- Church: Episcopal Church
- Diocese: Olympia
- Elected: December 9, 1946
- In office: 1947–1959
- Predecessor: Simeon Arthur Huston
- Successor: William F. Lewis
- Previous post: Bishop of the Convocation of Episcopal Churches in Europe (1959–1964)

Orders
- Ordination: May 22, 1932 (deacon) June 11, 1933 (priest) by William T. Manning
- Consecration: June 11, 1947 by Henry Knox Sherrill

Personal details
- Born: May 21, 1908 New York City, New York, United States
- Died: January 18, 1974 (aged 65) Santurce, San Juan, Puerto Rico
- Buried: Trinity Church Cemetery
- Denomination: Anglican
- Parents: Stephen Fielding Bayne & Edna Mabel Ashley
- Spouse: Lucie Culver Gould ​(m. 1934)​
- Children: 5

= Stephen F. Bayne Jr. =

Episcopalian bishop

Stephen Fielding Bayne Jr. (May 21, 1908 – January 18, 1974) was bishop of the Diocese of Olympia in The Episcopal Church between 1947 and 1959 and the first Executive Officer of the Anglican Communion from 1960 until 1964.
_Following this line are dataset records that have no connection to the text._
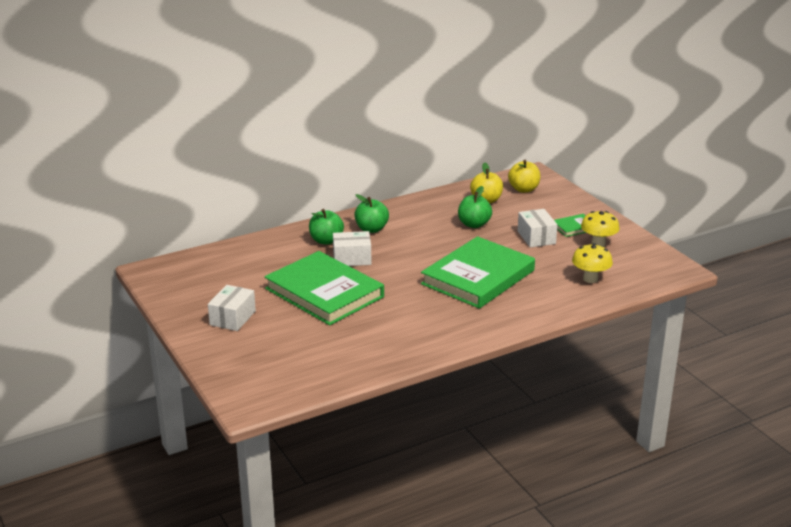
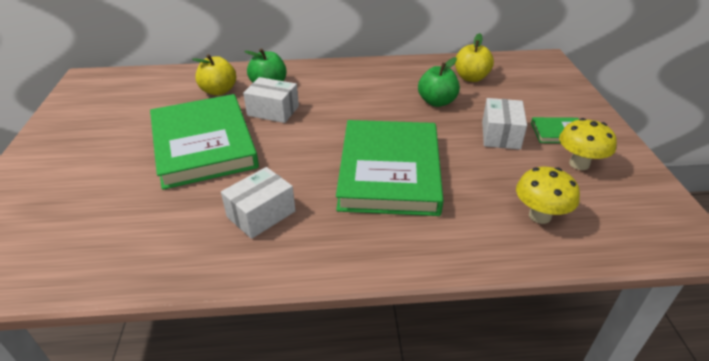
camera: 25 degrees right, 10 degrees up
white box [208,285,256,331] -> white box moved to [221,167,296,239]
green apple [354,194,389,233] -> none
green book [421,236,535,309] -> green book turned 60 degrees counterclockwise [336,120,444,216]
yellow apple [508,160,540,193] -> yellow apple moved to [192,54,236,95]

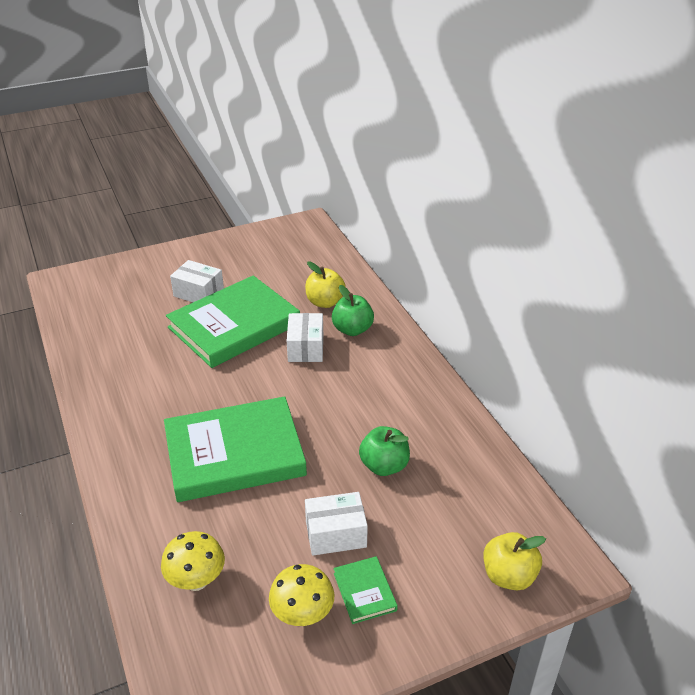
camera: 70 degrees right, 0 degrees up
white box [221,167,296,239] -> white box moved to [170,260,224,302]
yellow apple [455,33,494,82] -> yellow apple moved to [483,532,546,590]

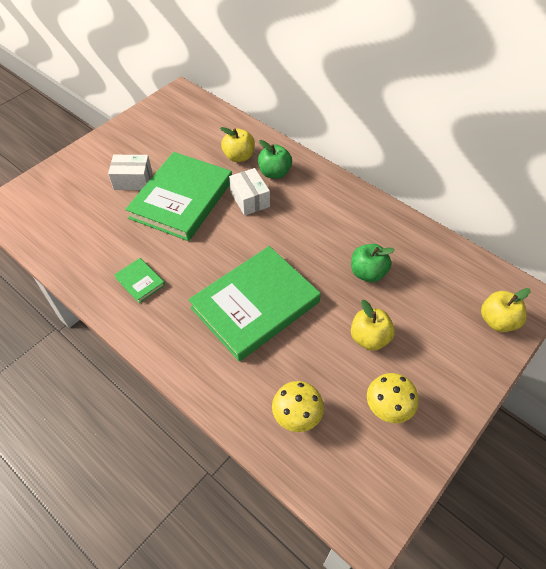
camera: 25 degrees left, 15 degrees up
white box [305,492,368,556] -> yellow apple [351,300,395,351]
green book [334,556,398,624] -> green book moved to [114,258,165,303]

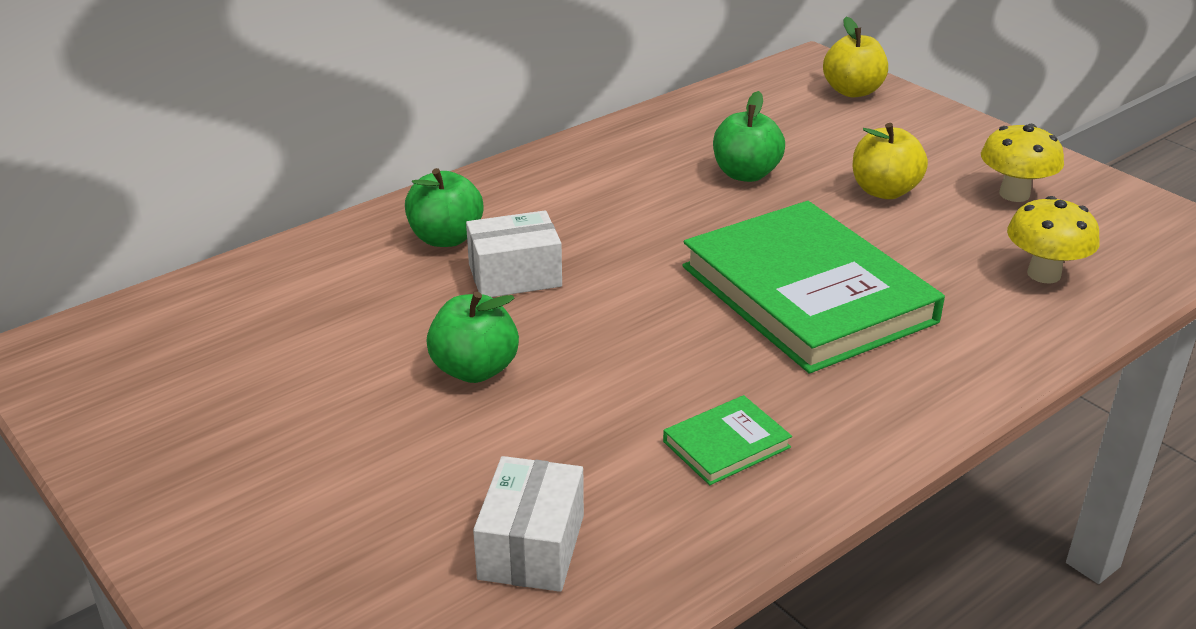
camera: 80 degrees left, 20 degrees down
white box [108,155,152,190] -> white box moved to [473,456,584,592]
green book [125,152,232,241] -> green apple [426,292,519,383]
yellow apple [220,127,255,162] -> none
== Early life and ministry ==
Bayne was born on May 21, 1908 in New York City to Stephen Fielding Bayne Sr and Edna Mabel Ashley. He was educated at Amherst College where he received a B.A. in 1929. Bayne then attended General Theological Seminary from which he received an S.T.B. in 1933. He remained at General Theological Seminary for two years as a fellow and tutor. He was ordained to the diaconate of the Episcopal Church in 1932 and to the priesthood in 1933. He served as a parish priest in St. Louis and Northampton, Massachusetts, until 1941, when he was appointed chaplain and chairman of the department of religion at Columbia University where he remained until 1947, except for two years of duty as a Naval chaplain in World War II. On December 9, 1946, he was elected bishop of the Diocese of Olympia on the fourth ballot as a surprise nomination from the floor. He served until 1959, when he resigned to accept an appointment by the Archbishop of Canterbury as the first Executive Officer of the Anglican Communion; he took up the role on January 1, 1960, and held simultaneous responsibility for the American Episcopal churches of Europe.

== Anglican Communion ==
The Anglican Communion was just beginning to step into a more significant and authoritative role as a liaison between the various Anglican church bodies. Bayne is reported to have said regarding this new appointment, "I am rather like a mosquito in a nudist camp. I know what I ought to do, but I don't know where to begin."

The apex of his time as Executive Officer was the 1963 Anglican Congress in Toronto. There, delegates approved a document drafted primarily by Bayne titled “Mutual Responsibility and Interdependence in the Body of Christ.” MRI called for new patterns of being Anglican marked by “the birth of entirely new relationships” and declared “our unity in Christ… is the most profound bond among us, in all our political and racial and cultural diversity.” MRI — and Bayne —w as widely hailed as a break with an outdated Anglican past, even appearing on the front page of The New York Times.

Bayne stepped down as Executive Officer in October 1964. He narrowly lost the election for presiding bishop that year but still accepted a position at the Episcopal Church Center in New York. As a bishop, he chaired the heresy investigation of Bishop Pike. In 1970, he returned to General Seminary as professor and later dean. He died on January 18, 1974.